Write out the passage of the post about the Red Bull Glimpses event from "My reaction went" up to and including "18 months old!)".

====== TEXT PROVIDED ======

Red Bull give real glimpse into impossible
Glimpse into your potential

Red Bull give real glimpse into impossible

The nature of my role at Atlassian, is that I'm fortunate to attend my fair share of conferences, events, forums and general get togethers. As you can imagine, the calibre of each one is different, and exists on a scale, from the "OK, but dated" to the "damn good".

In early June, I attended the Red Bull Glimpses event in LA, and I realised that there was a whole new scale. Different rules, parameters and a wholly different experience. No sponsors or vendors. No business development or pitching. No early bird ticket sales or group discounts. Every attendee was personally invited and attended free. No speaker fees and negotiations. Every speaker was hand picked and spoke for free. And you know how many speaker slots they saved for Red Bull leaders to get product mentions in? None...yeah, it was confusing.

Who, Where, What and Why?

Short version. I met Dr Andy Walshe at a Virgin event in London last year. His talk on High Performance and Elite Sports, blew my mind. We ate steak, drank wine, and I developed a man crush. We stayed in contact since, and shared ideas. Free. Coz sharing is caring right?

Andy worked with his team to curate the entire event. It's rude to call it a conference, because it wasn't. The idea was to take a glimpses into what could be, and the day was loosely structured around Human 2.0, Humans 2.0 and Humanity 2.0. It sounds cheesy, but it was an experience. One which personally invited people who would be comfortable being uncomfortable...every attendee had 2 things in common, and everything else about them was different:

  1. They had a trusted relationship with Andy and his team
  2. They had a deep curiosity for what others see as impossible

When I say it wasn't a conference, the easiest thing to do would be to explain how the event started. You see, the first topic was "Innovation and the edge of possible". It had been an early start and the coffee hadn't kicked in yet. I knew the slides we'd get on cheesy quotes, a 2x2 matrix of markets/products, and some shit on disruption. I'd delivered in 50 times myself. But not at Glimpses. As we ate our breakfast in a lush field in Saddle Creek Vineyard, we were asked to put our ear plugs in for the first time. My interest was peaked.

Don't say it...DO IT!

Setting the tone for the entire experience, the innovation presentation was more of a demonstration and less of a presentation. Cue stage right, and the arrival of Richard Browning from Gravity, who I'd shared a beer with at the welcome event the night before, and who'd explained "I've got a few pre-performance nerves".

My reaction went as follows:

  • Shit, that guy looks like he's gonna fly
  • Shit, he's flying
  • That is amazing. What a great way to demonstrate innovation (idea is < 18 months old!)
  • Wow, this is a strong start. This is gonna be amazing.
  • Shit, I'm on after lunch. I'm not that good.
  • Shit, he's flying
  • Repeat

So I could tell you about the amazing speakers such as Dr David Bach mediating a conversation with Dr Vivienne Ming, Dr Amy Kruse and Moran Cerf on Neuroplasticity, with examples such as injecting fabricated smells to alter dreams and cures for smoking, as well as developments in treatment for dementia. Or Dr Brian Pierce from DARPA on our need to command the art of Wisdom in the "advancement" of "Homo et Machina". Or a personal favourite when RC Buford (San Antonio Spurs) and Assia Grazioli-Venier (Juventus) traded stories on the importance of values and culture, when building a sustainable sports team.

====== RECORDS ======

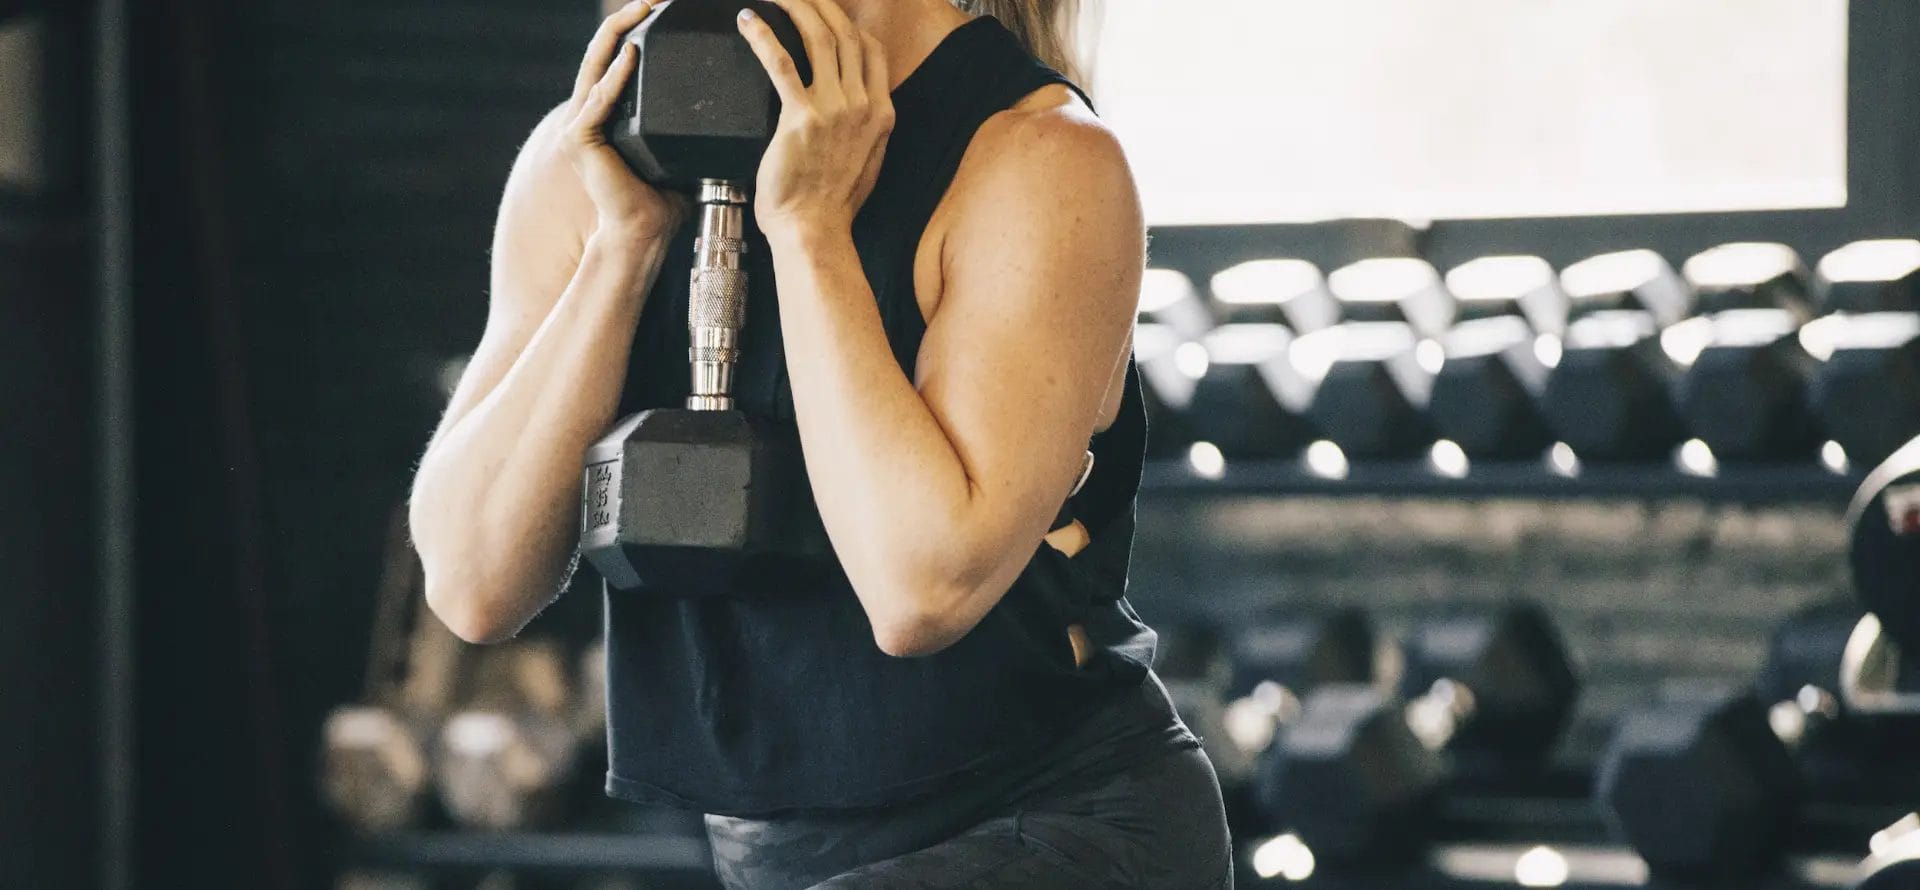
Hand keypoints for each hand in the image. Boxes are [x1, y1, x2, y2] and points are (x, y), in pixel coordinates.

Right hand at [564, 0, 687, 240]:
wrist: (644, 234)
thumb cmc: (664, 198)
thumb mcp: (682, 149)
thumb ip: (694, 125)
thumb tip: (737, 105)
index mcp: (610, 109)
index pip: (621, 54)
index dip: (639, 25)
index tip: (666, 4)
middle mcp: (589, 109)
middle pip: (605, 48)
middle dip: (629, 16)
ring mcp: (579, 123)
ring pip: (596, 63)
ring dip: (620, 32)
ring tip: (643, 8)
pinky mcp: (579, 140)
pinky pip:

======
====== RECORDS ======

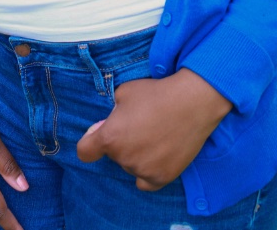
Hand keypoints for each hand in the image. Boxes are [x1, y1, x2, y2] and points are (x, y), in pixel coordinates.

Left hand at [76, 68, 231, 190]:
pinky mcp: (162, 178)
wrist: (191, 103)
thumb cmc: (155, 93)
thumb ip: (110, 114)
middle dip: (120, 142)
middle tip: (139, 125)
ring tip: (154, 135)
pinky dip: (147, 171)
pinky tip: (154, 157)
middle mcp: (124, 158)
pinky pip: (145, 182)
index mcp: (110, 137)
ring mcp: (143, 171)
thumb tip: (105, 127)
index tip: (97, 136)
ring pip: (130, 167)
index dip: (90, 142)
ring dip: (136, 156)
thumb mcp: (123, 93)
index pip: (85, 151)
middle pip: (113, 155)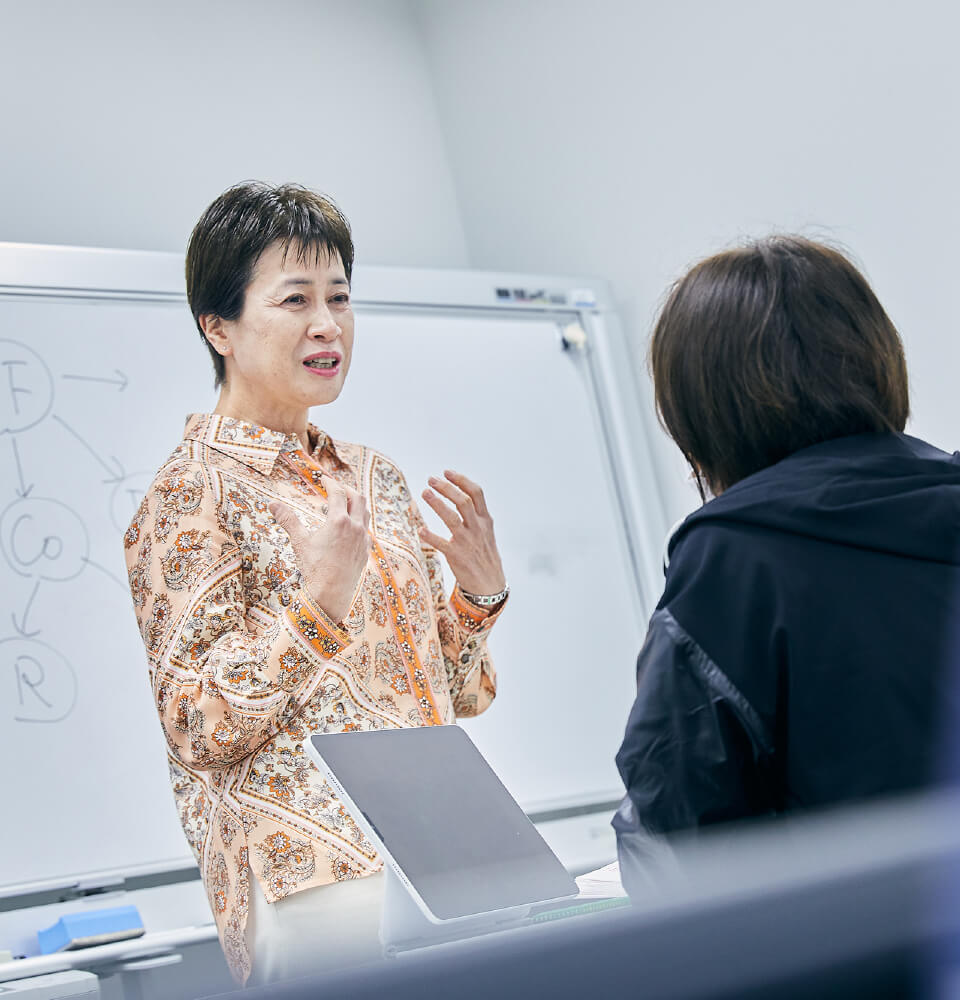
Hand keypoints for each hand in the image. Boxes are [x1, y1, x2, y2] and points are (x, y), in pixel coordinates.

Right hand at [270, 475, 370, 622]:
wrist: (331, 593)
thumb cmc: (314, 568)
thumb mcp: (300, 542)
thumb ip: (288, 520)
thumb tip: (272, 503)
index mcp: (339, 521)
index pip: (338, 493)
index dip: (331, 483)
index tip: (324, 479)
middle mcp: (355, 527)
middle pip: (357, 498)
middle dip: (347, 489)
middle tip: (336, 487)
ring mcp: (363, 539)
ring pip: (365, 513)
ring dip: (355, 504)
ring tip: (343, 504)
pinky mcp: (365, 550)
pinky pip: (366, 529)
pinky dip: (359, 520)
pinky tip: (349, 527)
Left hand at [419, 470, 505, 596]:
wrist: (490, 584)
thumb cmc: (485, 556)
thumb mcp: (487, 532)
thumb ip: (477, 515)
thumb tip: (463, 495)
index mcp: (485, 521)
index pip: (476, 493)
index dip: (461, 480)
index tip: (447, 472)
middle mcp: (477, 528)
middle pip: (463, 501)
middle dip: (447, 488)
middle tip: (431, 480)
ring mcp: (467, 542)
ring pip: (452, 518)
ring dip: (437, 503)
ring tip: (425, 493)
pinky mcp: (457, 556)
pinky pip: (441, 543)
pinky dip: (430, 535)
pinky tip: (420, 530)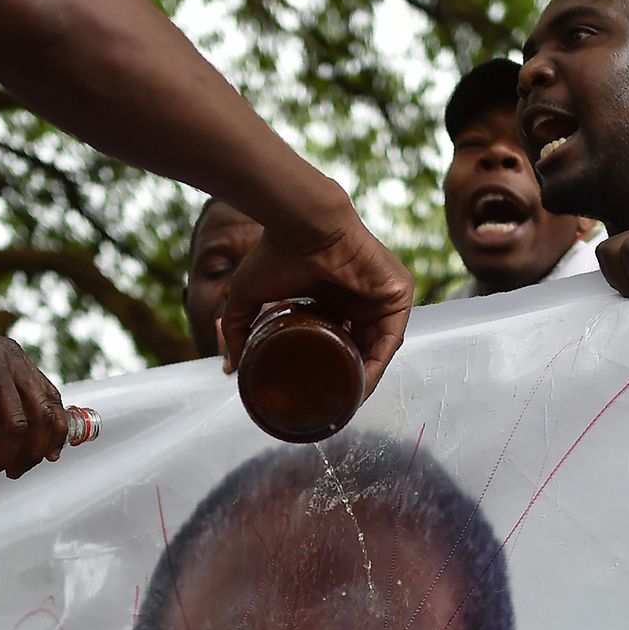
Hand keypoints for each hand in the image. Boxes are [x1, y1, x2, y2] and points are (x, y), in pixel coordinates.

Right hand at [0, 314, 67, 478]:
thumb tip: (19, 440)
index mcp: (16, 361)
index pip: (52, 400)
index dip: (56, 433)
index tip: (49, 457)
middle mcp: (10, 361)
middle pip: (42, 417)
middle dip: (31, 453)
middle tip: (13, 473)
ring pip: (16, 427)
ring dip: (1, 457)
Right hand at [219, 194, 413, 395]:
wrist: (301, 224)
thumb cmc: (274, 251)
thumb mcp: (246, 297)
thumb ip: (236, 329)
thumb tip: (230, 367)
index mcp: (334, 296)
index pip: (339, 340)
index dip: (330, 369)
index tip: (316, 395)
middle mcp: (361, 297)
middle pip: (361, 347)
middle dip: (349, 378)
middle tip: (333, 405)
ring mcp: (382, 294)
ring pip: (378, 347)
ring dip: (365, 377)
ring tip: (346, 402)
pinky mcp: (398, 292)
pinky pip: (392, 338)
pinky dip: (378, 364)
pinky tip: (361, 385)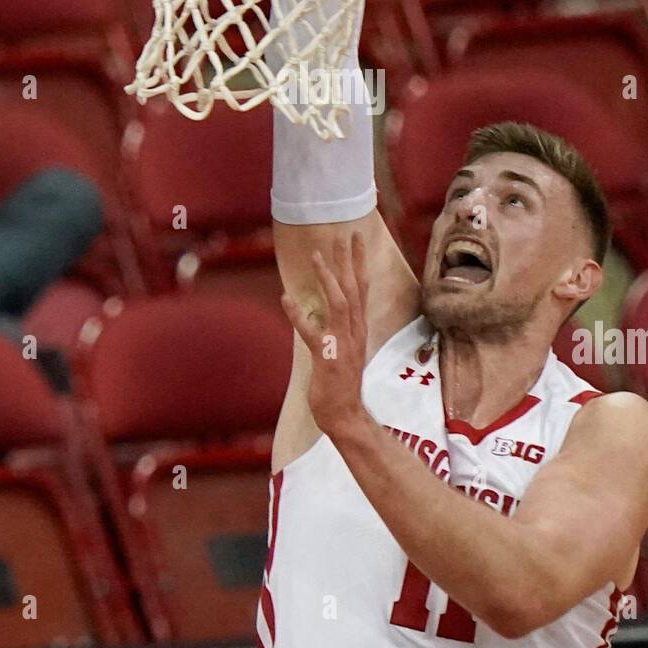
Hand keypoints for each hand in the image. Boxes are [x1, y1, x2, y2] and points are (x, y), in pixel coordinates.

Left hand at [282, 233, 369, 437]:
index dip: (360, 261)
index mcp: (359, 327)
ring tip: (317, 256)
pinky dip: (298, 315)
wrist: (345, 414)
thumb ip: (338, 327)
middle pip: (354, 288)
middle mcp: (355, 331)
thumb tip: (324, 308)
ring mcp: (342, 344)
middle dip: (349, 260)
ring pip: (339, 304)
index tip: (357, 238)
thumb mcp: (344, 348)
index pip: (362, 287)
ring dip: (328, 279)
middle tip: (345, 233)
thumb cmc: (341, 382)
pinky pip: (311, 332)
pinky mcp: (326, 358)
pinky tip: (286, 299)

======
====== RECORDS ======

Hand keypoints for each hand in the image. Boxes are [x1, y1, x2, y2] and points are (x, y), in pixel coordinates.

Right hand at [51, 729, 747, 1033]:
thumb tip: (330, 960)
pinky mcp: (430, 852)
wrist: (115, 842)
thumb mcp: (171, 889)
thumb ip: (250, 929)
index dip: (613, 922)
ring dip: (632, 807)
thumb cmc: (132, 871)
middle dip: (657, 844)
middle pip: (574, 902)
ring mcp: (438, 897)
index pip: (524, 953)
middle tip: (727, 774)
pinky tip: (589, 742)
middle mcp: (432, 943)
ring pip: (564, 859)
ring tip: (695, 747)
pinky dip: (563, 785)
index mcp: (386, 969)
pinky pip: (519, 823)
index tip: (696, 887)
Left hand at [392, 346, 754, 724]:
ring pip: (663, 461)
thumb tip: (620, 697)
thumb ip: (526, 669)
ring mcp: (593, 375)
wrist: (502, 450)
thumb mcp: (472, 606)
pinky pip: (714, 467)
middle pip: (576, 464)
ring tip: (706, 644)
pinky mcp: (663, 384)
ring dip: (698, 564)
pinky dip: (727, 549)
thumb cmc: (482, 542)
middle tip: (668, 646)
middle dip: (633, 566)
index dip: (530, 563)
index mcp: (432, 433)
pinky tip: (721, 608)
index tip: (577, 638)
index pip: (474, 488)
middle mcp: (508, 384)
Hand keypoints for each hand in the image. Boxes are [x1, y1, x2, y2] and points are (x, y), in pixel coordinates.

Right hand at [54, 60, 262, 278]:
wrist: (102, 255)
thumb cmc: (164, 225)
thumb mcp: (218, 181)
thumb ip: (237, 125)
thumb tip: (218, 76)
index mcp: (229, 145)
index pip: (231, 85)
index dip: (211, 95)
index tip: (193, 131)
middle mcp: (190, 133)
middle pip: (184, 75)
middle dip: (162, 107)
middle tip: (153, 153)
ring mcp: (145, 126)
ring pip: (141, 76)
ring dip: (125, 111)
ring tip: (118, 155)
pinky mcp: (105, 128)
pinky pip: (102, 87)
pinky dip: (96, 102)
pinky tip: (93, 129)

======

EXERCISE OUTPUT:
My reaction went as follows:

  • Shit, that guy looks like he's gonna fly
  • Shit, he's flying
  • That is amazing. What a great way to demonstrate innovation (idea is < 18 months old!)